Your instructions |
According to the commentary on the Washington Post story, what was that story's headline?

Excerpted passage |
Begin

The lead story in today’s Washington
Post, headlined “How a Detainee Became
An Asset,” provides a one-sided and distorted
account of the torture and abuse of Khalid Sheikh
Muhammad (KSM) and demonstrates the urgent need
for a blue ribbon bipartisan commission to create
a comprehensive and authoritative narrative
of the eight years of misgovernment of the Bush
administration.
The prosecution of low-level CIA officials
and government contractors for resorting to
torture and abuse beyond the sordid guidelines
of the Justice Department will allow the major
players of the Bush administration as well as
the lawyers of the Justice Department to escape
retribution and judgment. Since President George
W. Bush and Vice President Dick Cheney would
never be held accountable, the entire nation
would be better served by a full understanding
of the war crimes that they authorized in our
name.
Today’s article argues that the techniques
of torture and abuse turned KSM into the CIA’s
“preeminent source” on al-Qaeda.
Citing an intelligence assessment by the CIA’s
Counterterrorism Center, which was presumably
prepared for Vice President Cheney, the Post
article argues that waterboarding was the key
to breaking KSM’s spirit and eliciting
valuable intelligence on the “inner workings
of al-Qaeda and the group’s plans, ideology,
and operatives.”
This view contradicts the findings of the authoritative
2004 report on detainees and interrogations
of the Office of the Inspector General (OIG)
as well as the personal views of the Inspector
General (IG) himself.

End

Dataset entries:
Begin

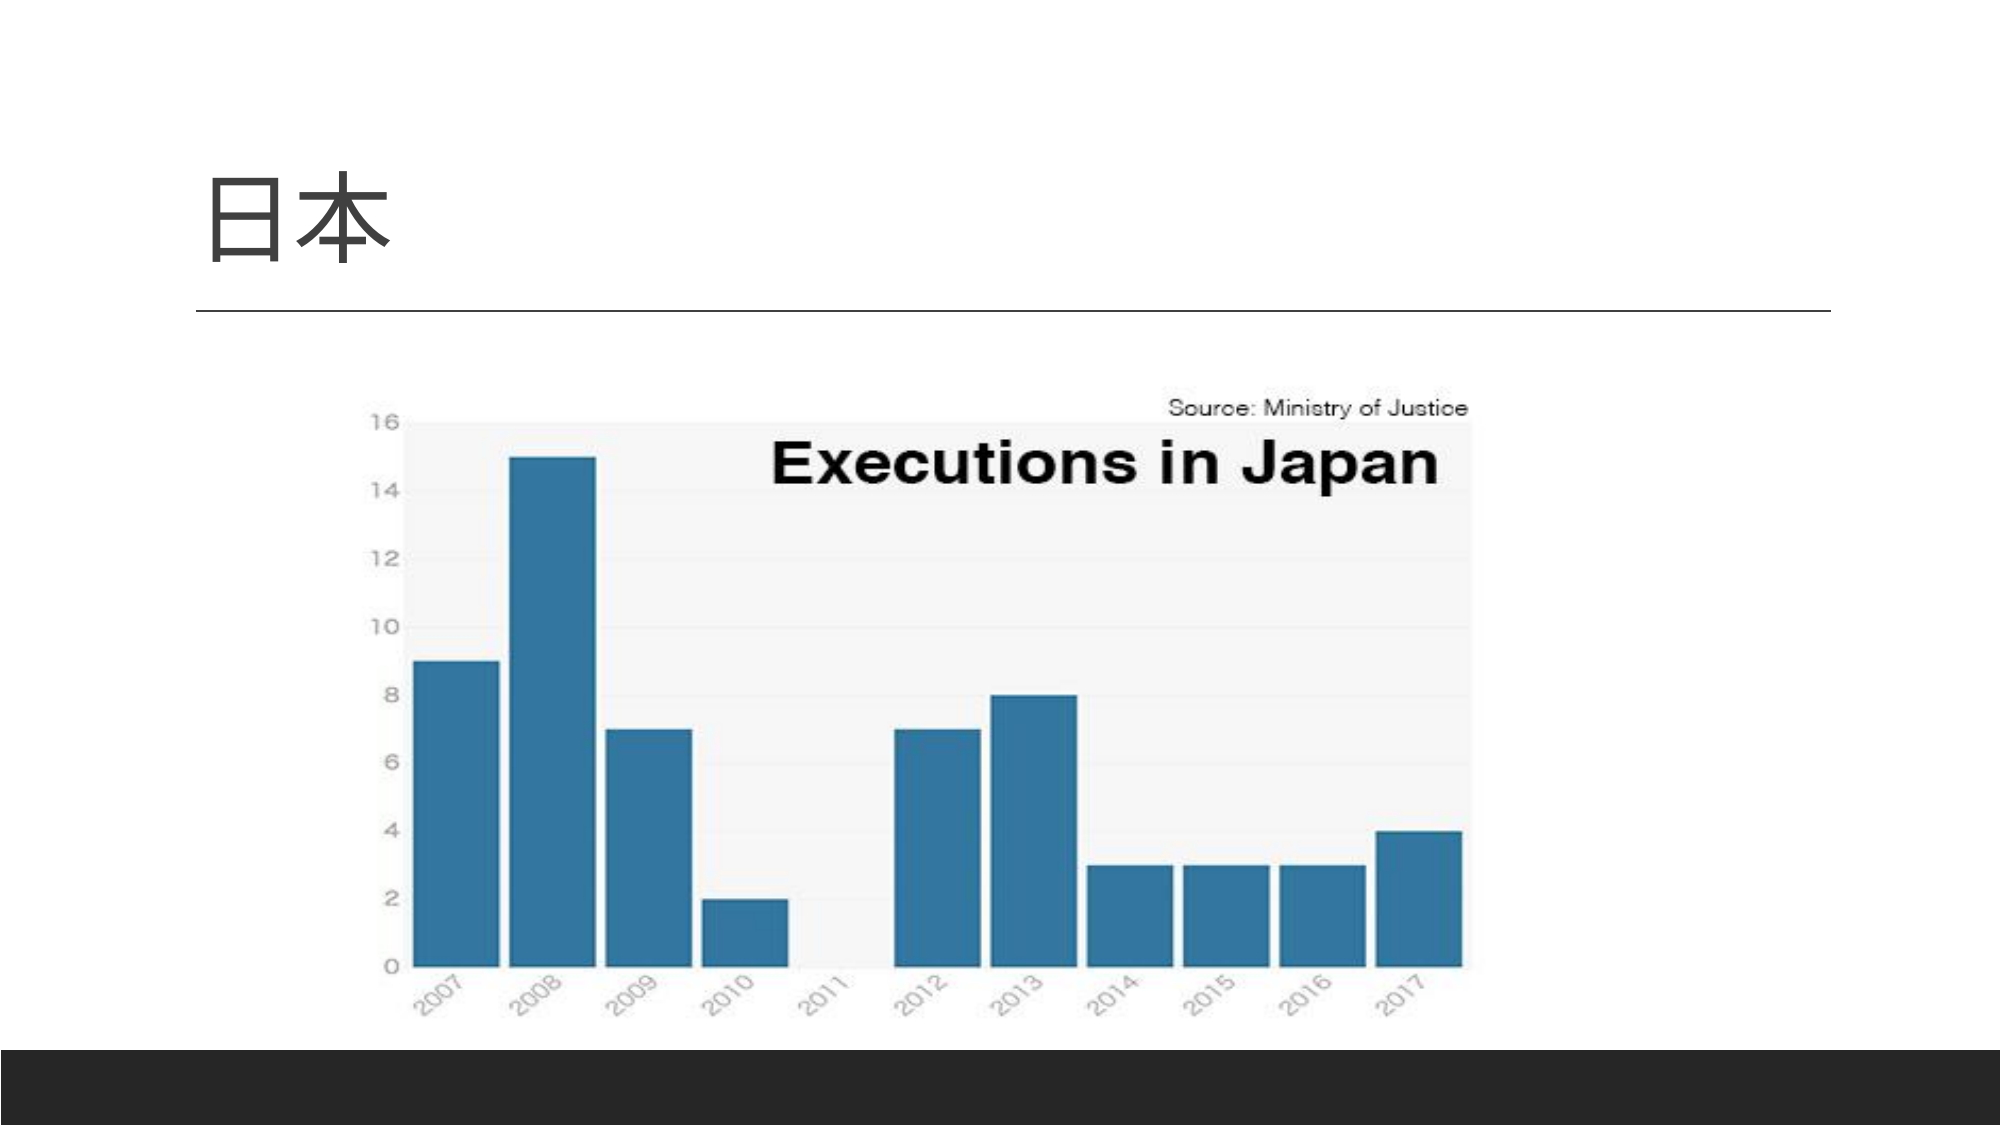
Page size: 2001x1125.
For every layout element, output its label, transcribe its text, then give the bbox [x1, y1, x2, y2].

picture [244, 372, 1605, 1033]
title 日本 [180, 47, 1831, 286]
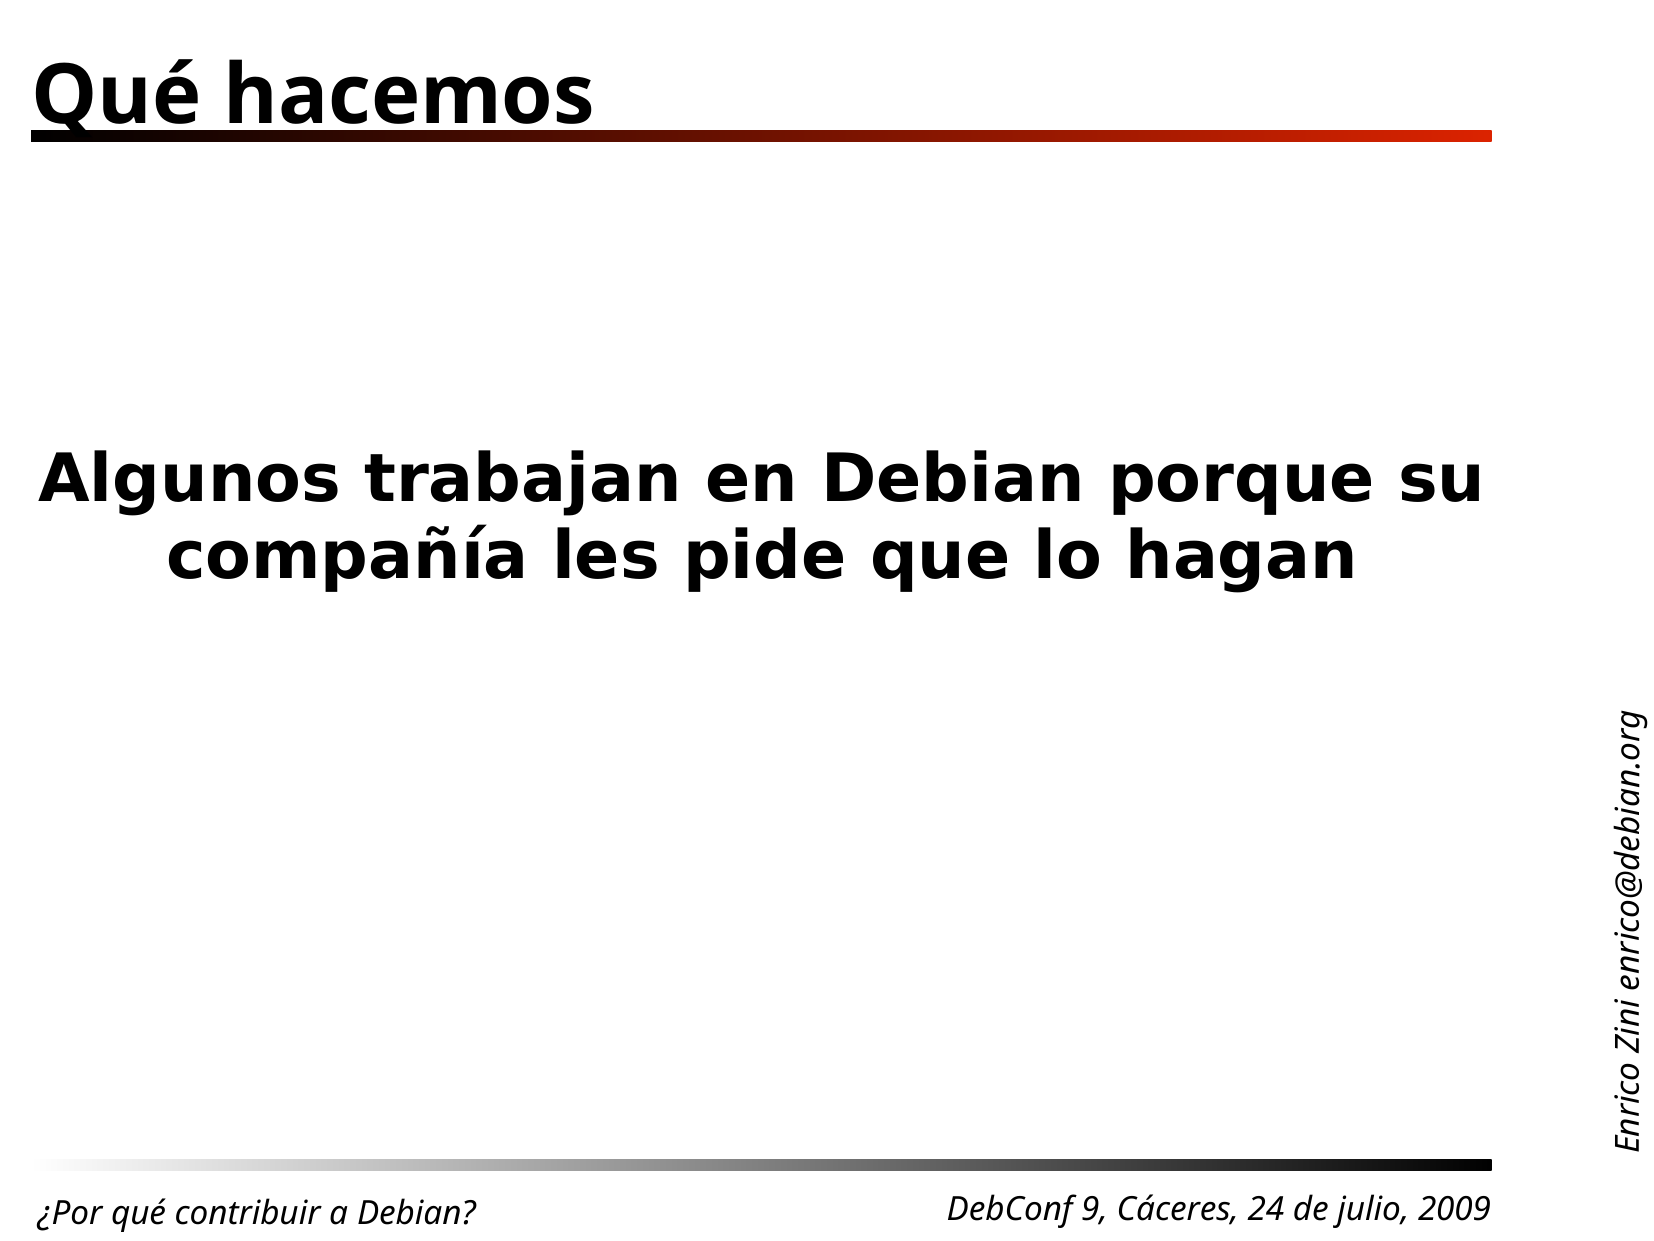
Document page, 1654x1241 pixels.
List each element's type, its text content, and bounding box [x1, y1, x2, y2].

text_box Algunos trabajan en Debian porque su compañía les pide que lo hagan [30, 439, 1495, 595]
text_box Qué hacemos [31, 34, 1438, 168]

End

Written response |
"How a Detainee Became An Asset"